Savagnin “Pourquoi Pas?” 2015, Domaine de la Pinte, Arbois – This biodynamic Savagnin is cultivated on the marnes bleues soils around Arbois. After picking, the grapes are macerated on skins for three weeks in concrete vats before pressing. No CO2 is added, neither is there filtration. The wine is therefore a beautiful autumnal orange colour and slightly cloudy for me (I had to lie it down in the fridge). The gentle bouquet has nuts and spices, citrus peel and generous fruit.
This is an experiment. I first tasted it with Laura Seibel at the domaine’s Arbois shop last year and she told me how it was her idea, after having helped make wine in Georgia. Only around 100 cases were made but this is a real success in every way possible. I love it. It’s a shame that there will be no 2016 when I’m in Arbois soon, as I would be adding several bottles to my order, but I understand there is a 2017 in the making with longer skin contact.
Domaine de la Pinte is the oldest biodynamic estate in Jura. In the past few years I think they have moved to another level, and this experiment exemplifies that. Kudos to Laura.
I usually try to keep it to twelve “recent” wines. But we are compromising this time, with a very quick mention of three more wines. The first couple are the pair I took to dinner with friends a few weeks ago. Montevertine, Rosso Toscana 2007 was the wine of the night in good vinous company. Classic Tuscan all the way through, Sangiovese with Canaiolo and Colorino playing a minor role. Dark cherries with hints of tobacco and violets, relatively rich and smooth, drinking extremely well, yet I know this will get better and go on for many years.
Gut Oggau Emmeram Weiss 2015 is unusual among this producer’s wines in that it is a 100% varietal, a Gewurztraminer. It’s the Gewurztraminer to open for people who say they don’t like Gewurztraminer. Off limestone soils, it has a lemony note and fresh acidity, but this is balanced by an inconspicuous 13.5% alcohol. No chubbiness, just refreshing wine with a heavenly scent from one of my favourite producers anywhere.

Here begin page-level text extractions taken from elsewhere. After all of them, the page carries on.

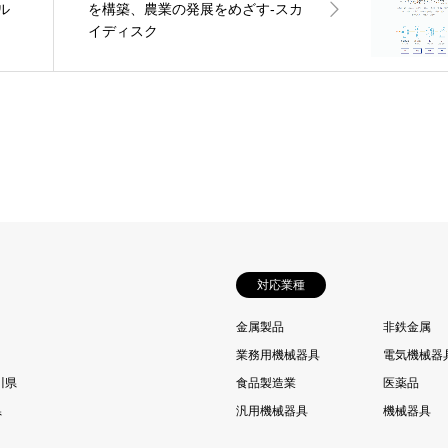
ル
を構築、農業の発展をめざす‐スカ
イディスク
対応業種
金属製品
非鉄金属
業務用機械器具
電気機械器
川県
食品製造業
医薬品
県
汎用機械器具
機械器具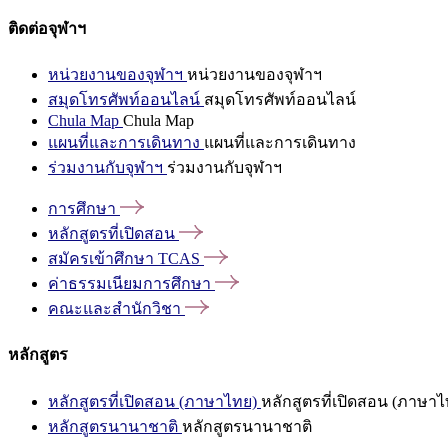
ติดต่อจุฬาฯ
หน่วยงานของจุฬาฯ
หน่วยงานของจุฬาฯ
สมุดโทรศัพท์ออนไลน์
สมุดโทรศัพท์ออนไลน์
Chula Map
Chula Map
แผนที่และการเดินทาง
แผนที่และการเดินทาง
ร่วมงานกับจุฬาฯ
ร่วมงานกับจุฬาฯ
การศึกษา
หลักสูตรที่เปิดสอน
สมัครเข้าศึกษา
TCAS
ค่าธรรมเนียมการศึกษา
คณะและสำนักวิชา
หลักสูตร
หลักสูตรที่เปิดสอน (ภาษาไทย)
หลักสูตรที่เปิดสอน (ภาษาไ
หลักสูตรนานาชาติ
หลักสูตรนานาชาติ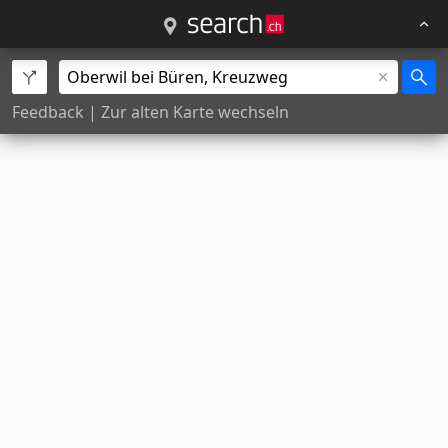
Feedback
|
Zur alten Karte wechseln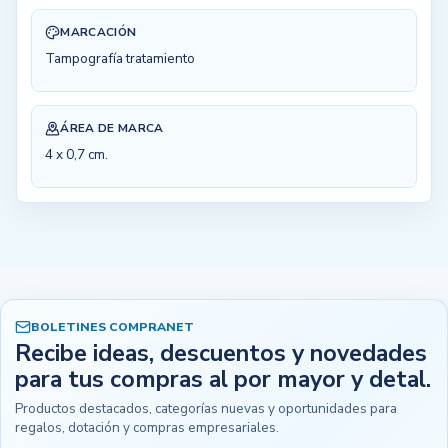
MARCACIÓN
Tampografía tratamiento
ÁREA DE MARCA
4 x 0,7 cm.
BOLETINES COMPRANET
Recibe ideas, descuentos y novedades
para tus compras al por mayor y detal.
Productos destacados, categorías nuevas y oportunidades para
regalos, dotación y compras empresariales.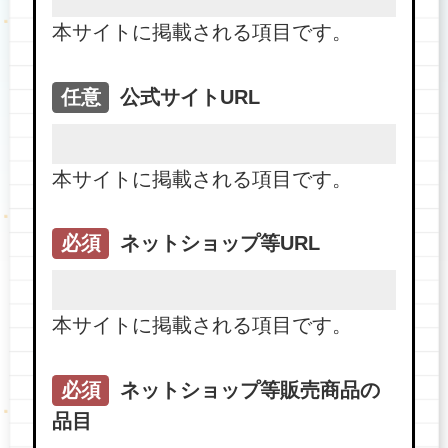
本サイトに掲載される項目です。
任意
公式サイトURL
本サイトに掲載される項目です。
必須
ネットショップ等URL
本サイトに掲載される項目です。
必須
ネットショップ等販売商品の
品目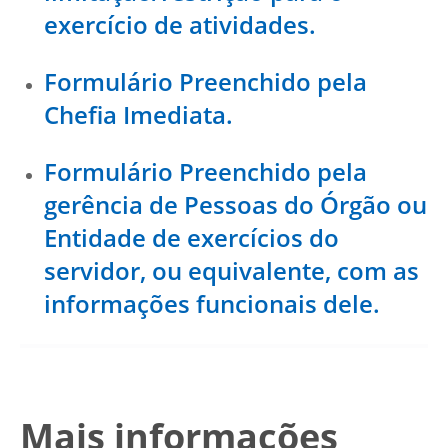
exercício de atividades.
Formulário Preenchido pela
Chefia Imediata.
Formulário Preenchido pela
gerência de Pessoas do Órgão ou
Entidade de exercícios do
servidor, ou equivalente, com as
informações funcionais dele.
Mais informações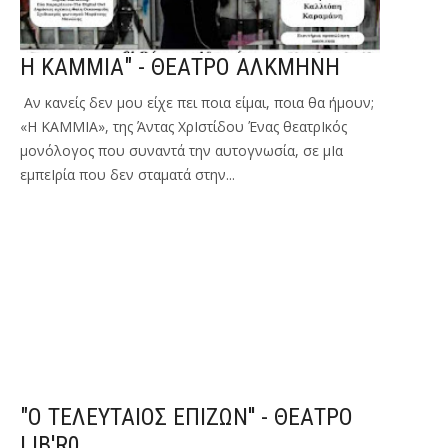
Η ΚΑΜΜΙΑ" - ΘΕΑΤΡΟ ΑΛΚΜΗΝΗ
Αν κανείς δεν μου είχε πει ποια είμαι, ποια θα ήμουν;
«Η ΚΑΜΜΙΑ», της Άντας ΧρΙστίδου Ένας θεατρΙκός
μονόλογος που συναντά την αυτογνωσία, σε μΙα
εμπεΙρία που δεν σταματά στην...
"Ο ΤΕΛΕΥΤΑΙΟΣ ΕΠΙΖΩΝ'' - ΘΕΑΤΡΟ
LIB'R0.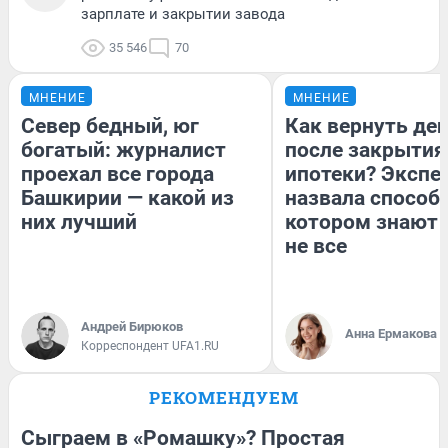
зарплате и закрытии завода
35 546
70
МНЕНИЕ
МНЕНИЕ
Север бедный, юг
Как вернуть де
богатый: журналист
после закрытия
проехал все города
ипотеки? Экспе
Башкирии — какой из
назвала способ,
них лучший
котором знают 
не все
Андрей Бирюков
Анна Ермакова
Корреспондент UFA1.RU
РЕКОМЕНДУЕМ
Сыграем в «Ромашку»? Простая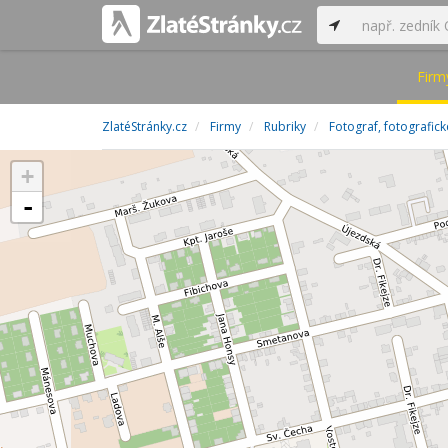
Firm
ZlatéStránky.cz
Firmy
Rubriky
Fotograf, fotografick
+
-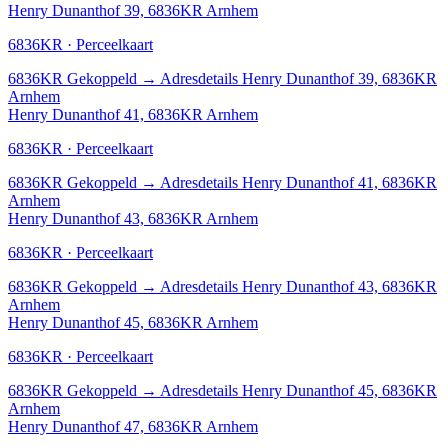
Henry Dunanthof 39, 6836KR Arnhem
6836KR · Perceelkaart
6836KR
Gekoppeld
→
Adresdetails Henry Dunanthof 39, 6836KR
Arnhem
Henry Dunanthof 41, 6836KR Arnhem
6836KR · Perceelkaart
6836KR
Gekoppeld
→
Adresdetails Henry Dunanthof 41, 6836KR
Arnhem
Henry Dunanthof 43, 6836KR Arnhem
6836KR · Perceelkaart
6836KR
Gekoppeld
→
Adresdetails Henry Dunanthof 43, 6836KR
Arnhem
Henry Dunanthof 45, 6836KR Arnhem
6836KR · Perceelkaart
6836KR
Gekoppeld
→
Adresdetails Henry Dunanthof 45, 6836KR
Arnhem
Henry Dunanthof 47, 6836KR Arnhem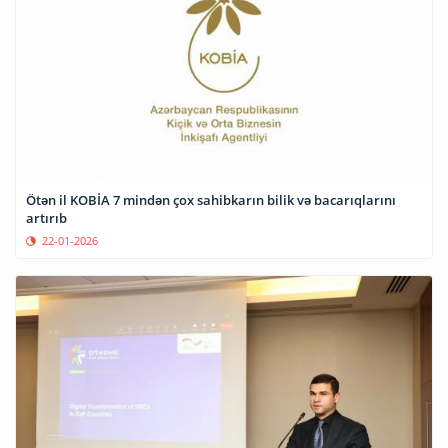
Ötən il KOBİA 7 mindən çox sahibkarın bilik və bacarıqlarını
artırıb
22-01-2026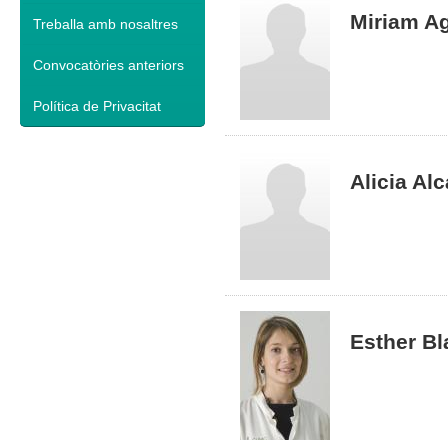
Miriam Ag
Treballa amb nosaltres
Convocatòries anteriors
Política de Privacitat
Alicia Al
Esther Bl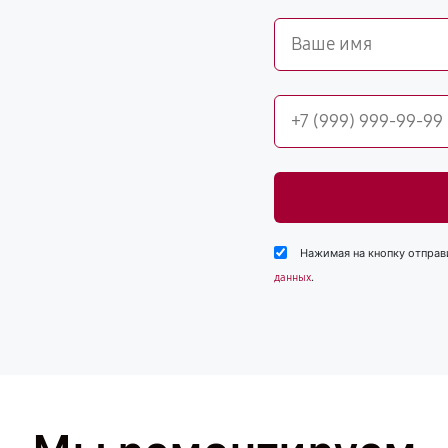
Нажимая на кнопку отправ
.
данных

The last wine here is a bit of an oddity. Some of you may have seen it around. After a holiday trip to Santorini by Peter Barry in 2006, he was determined to bring Assyrtiko to Australia. It has taken ten years of quarantine, grafting and experimenting to produce the first commercial vintage of Jim Barry Clare Valley Assyrtiko 2016. It’s not exactly like a Santorini version. It lacks that true windswept, volcanic, minerality and a little of the acidity that marks Santorini Assyrtiko in youth and sets it up for ageing. But there’s more fruit. It’s a nice counterpoint to Clare Riesling. Only 500 cases were released of the 2016, so we have been lucky to see obtainable quantities in the UK (there are still a few bottles around).